Contributing Vacation Time to 401(k) Plans: New Idea, Hidden Complexity
The IRS recently issued a ruling that allows 401(k) plans to be amended to accept contributions equal to the dollar value of unused vacation or other paid time off as either automatic (non-elective) contributions, or as elective contributions if the employee has the option of receiving cash. (PDF)
This option may be attractive to plan sponsors who don’t provide for or who limit the carryover of unused time off. However, the catch is that special monitoring will be required to make sure that the contributions do not exceed IRS limits.
The traps for the unwary are as follows:
- Section 415 limits: Total contributions to a 401(k) plan in any year may not exceed the lesser of a dollar amount (currently $49,000) or 100% of Section 415 compensation. Non-elective plan contributions are not treated as compensation, and particularly in the case of employees who have terminated employment, contributions in a later year may run up against the compensation limit.

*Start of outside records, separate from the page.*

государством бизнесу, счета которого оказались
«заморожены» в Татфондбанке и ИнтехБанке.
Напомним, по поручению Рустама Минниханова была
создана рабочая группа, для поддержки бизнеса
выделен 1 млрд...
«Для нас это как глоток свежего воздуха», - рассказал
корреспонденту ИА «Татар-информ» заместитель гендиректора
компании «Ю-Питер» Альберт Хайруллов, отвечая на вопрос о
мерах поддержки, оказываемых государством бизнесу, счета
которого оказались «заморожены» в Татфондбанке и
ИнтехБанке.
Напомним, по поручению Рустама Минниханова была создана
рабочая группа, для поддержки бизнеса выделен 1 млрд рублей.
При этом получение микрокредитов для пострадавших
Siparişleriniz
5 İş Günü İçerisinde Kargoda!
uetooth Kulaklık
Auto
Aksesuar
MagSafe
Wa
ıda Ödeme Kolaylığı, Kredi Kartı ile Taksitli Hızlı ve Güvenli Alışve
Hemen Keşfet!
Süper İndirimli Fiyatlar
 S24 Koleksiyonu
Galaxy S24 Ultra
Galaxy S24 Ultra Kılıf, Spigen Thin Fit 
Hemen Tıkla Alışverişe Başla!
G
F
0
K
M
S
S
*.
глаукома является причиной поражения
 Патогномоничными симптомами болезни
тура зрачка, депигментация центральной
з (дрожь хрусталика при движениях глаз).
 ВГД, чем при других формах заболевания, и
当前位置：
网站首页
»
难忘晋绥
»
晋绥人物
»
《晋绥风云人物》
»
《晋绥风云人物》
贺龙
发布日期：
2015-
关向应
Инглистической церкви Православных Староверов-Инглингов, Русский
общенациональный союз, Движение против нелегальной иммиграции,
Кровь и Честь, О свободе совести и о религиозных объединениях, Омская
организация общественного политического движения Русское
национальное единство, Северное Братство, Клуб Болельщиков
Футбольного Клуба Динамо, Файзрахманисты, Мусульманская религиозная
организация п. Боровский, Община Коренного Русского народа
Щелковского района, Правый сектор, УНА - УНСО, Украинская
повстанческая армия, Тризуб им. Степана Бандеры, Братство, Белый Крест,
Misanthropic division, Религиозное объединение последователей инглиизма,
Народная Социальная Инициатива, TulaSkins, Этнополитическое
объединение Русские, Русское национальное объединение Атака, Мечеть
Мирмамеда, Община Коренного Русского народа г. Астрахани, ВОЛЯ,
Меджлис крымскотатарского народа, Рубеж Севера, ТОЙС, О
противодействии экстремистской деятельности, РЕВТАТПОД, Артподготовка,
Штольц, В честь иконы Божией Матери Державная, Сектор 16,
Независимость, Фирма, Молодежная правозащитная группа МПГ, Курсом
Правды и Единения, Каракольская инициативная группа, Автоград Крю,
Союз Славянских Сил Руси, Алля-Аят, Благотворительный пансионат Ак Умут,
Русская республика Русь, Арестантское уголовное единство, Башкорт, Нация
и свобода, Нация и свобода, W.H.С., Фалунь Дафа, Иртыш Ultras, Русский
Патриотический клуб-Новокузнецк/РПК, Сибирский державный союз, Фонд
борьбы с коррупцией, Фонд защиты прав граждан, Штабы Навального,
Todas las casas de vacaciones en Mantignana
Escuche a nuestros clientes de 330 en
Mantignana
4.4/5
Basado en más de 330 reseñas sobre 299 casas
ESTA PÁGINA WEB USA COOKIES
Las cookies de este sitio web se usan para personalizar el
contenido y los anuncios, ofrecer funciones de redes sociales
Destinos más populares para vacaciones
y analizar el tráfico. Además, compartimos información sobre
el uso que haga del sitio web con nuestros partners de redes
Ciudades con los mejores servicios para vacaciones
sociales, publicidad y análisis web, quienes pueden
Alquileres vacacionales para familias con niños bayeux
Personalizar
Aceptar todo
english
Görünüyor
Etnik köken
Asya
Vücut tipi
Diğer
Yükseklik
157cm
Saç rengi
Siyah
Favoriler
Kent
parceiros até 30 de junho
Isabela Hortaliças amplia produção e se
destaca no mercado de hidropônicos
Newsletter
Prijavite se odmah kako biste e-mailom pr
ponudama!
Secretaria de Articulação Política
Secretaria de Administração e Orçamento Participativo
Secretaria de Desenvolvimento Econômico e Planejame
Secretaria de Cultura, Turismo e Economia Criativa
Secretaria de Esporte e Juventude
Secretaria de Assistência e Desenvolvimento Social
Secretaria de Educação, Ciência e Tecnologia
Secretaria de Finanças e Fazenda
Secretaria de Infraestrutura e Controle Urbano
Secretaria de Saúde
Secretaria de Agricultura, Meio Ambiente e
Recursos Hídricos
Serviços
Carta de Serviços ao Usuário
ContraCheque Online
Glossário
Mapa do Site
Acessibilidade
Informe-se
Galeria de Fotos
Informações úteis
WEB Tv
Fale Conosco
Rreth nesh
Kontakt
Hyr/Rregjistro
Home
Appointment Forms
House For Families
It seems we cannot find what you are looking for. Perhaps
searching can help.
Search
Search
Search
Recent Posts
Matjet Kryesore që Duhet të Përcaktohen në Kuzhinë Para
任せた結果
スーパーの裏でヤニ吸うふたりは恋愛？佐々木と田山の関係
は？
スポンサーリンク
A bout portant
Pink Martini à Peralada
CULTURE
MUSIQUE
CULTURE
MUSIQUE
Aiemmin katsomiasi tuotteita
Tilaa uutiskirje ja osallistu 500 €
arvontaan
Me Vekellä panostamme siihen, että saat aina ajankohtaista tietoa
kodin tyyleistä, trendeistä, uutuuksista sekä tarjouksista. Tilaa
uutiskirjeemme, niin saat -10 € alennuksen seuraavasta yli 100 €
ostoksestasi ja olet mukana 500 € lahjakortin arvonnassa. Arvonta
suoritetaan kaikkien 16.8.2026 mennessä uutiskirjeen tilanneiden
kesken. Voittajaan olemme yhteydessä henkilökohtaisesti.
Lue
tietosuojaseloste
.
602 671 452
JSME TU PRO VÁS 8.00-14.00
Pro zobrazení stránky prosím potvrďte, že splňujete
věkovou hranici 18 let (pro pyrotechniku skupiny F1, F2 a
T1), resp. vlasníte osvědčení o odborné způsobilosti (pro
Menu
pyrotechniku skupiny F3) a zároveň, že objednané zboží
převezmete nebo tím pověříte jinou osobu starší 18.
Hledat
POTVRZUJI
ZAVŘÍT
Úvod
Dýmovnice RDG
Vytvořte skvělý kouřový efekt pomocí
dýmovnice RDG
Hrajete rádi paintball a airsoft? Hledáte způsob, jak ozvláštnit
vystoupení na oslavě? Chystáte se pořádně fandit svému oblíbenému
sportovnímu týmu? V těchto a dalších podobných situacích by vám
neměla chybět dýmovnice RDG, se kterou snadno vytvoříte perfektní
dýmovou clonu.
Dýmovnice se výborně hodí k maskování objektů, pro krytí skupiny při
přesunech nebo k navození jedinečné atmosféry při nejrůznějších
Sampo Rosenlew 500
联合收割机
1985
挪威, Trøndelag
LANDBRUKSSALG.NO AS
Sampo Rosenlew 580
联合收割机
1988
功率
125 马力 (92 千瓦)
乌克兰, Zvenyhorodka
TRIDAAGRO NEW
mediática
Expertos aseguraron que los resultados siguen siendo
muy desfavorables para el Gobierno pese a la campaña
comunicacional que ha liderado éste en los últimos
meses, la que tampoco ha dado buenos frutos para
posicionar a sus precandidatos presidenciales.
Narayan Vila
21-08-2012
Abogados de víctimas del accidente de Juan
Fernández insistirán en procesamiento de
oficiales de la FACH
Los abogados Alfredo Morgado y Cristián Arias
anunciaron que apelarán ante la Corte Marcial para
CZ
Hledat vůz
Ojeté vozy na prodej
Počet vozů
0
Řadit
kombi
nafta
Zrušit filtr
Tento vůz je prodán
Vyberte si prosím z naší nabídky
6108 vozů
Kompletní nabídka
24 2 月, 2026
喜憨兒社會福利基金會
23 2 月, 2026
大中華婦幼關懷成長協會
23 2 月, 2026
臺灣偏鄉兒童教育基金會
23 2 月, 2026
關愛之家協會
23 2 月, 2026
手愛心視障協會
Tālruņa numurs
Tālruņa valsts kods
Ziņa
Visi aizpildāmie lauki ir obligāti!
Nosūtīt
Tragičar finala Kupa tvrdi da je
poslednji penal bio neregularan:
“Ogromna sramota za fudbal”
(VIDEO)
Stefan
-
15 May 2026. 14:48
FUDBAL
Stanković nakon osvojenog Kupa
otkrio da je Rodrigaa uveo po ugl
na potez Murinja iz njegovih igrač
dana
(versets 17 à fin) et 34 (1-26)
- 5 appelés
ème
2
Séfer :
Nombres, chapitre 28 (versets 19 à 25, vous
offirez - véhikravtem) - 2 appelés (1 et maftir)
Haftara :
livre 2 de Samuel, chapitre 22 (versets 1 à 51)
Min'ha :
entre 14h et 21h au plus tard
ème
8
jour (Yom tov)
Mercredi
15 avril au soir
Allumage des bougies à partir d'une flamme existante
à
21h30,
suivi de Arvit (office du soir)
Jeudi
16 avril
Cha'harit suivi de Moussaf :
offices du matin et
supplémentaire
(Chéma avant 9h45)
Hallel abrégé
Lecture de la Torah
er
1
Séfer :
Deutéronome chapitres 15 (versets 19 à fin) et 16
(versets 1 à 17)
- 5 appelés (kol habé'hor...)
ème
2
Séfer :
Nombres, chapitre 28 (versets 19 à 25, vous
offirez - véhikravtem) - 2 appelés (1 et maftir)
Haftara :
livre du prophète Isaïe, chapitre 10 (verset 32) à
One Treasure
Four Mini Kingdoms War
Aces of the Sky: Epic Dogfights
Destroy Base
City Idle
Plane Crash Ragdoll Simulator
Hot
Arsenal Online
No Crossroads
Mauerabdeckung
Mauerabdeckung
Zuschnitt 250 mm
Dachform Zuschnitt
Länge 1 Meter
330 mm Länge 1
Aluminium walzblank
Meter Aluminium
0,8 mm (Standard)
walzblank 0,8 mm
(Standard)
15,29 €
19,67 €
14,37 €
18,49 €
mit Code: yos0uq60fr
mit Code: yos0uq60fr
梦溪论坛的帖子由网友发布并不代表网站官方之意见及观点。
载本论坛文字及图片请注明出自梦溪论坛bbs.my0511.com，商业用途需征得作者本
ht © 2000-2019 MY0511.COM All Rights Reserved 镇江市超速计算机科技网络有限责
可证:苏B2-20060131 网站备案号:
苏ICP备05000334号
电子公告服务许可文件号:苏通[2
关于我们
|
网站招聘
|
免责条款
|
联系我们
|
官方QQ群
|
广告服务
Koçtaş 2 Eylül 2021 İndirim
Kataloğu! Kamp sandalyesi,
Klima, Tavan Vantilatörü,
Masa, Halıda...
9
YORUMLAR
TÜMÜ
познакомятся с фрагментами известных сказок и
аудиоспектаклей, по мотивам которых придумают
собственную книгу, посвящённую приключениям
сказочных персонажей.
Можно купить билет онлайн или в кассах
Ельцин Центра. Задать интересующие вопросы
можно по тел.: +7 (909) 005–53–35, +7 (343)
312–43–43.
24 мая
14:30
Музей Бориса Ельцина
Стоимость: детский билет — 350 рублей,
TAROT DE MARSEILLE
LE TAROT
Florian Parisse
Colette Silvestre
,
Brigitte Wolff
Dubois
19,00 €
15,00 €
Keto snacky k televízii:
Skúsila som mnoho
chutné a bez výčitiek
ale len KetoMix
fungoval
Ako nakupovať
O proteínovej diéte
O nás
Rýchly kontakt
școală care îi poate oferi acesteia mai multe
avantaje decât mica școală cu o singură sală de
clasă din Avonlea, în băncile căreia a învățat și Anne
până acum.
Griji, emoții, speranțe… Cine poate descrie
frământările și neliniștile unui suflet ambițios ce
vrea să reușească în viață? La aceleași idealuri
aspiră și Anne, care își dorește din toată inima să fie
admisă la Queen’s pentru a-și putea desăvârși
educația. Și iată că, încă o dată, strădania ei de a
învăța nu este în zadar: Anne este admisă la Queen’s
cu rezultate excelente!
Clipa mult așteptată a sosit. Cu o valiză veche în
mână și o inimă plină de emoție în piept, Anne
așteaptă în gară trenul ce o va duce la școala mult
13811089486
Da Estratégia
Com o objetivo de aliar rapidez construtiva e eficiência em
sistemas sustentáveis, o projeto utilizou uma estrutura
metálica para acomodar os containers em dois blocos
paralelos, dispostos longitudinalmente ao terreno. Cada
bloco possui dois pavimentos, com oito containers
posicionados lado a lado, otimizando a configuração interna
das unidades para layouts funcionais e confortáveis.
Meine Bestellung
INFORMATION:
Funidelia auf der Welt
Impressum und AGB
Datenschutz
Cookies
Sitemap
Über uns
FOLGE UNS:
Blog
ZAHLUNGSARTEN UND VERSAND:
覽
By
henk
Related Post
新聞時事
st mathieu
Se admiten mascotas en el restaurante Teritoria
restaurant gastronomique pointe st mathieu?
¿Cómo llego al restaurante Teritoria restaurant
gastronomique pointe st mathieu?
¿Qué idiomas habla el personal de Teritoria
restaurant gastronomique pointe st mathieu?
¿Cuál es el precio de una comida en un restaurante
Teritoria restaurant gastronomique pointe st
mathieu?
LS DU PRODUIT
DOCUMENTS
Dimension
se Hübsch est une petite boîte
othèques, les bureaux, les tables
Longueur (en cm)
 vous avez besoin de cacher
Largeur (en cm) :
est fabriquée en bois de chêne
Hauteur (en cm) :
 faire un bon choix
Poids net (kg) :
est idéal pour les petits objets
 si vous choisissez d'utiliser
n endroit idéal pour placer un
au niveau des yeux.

- Maximum Elective Deferrals: Pre-tax contributions for a participant under all plans of all employers may not exceed the dollar limit in effect for the calendar year (the limit for employees under age 50 is currently $16,500) and must be made from Section 415 compensation.
- Non-Discrimination Testing: Because contributions of unused time will be variable, plans should evaluate their potential impact on any required non-discrimination testing.
Plan sponsors considering whether to add this feature to their plans need to factor these possible additional compliance tasks and costs into their decision.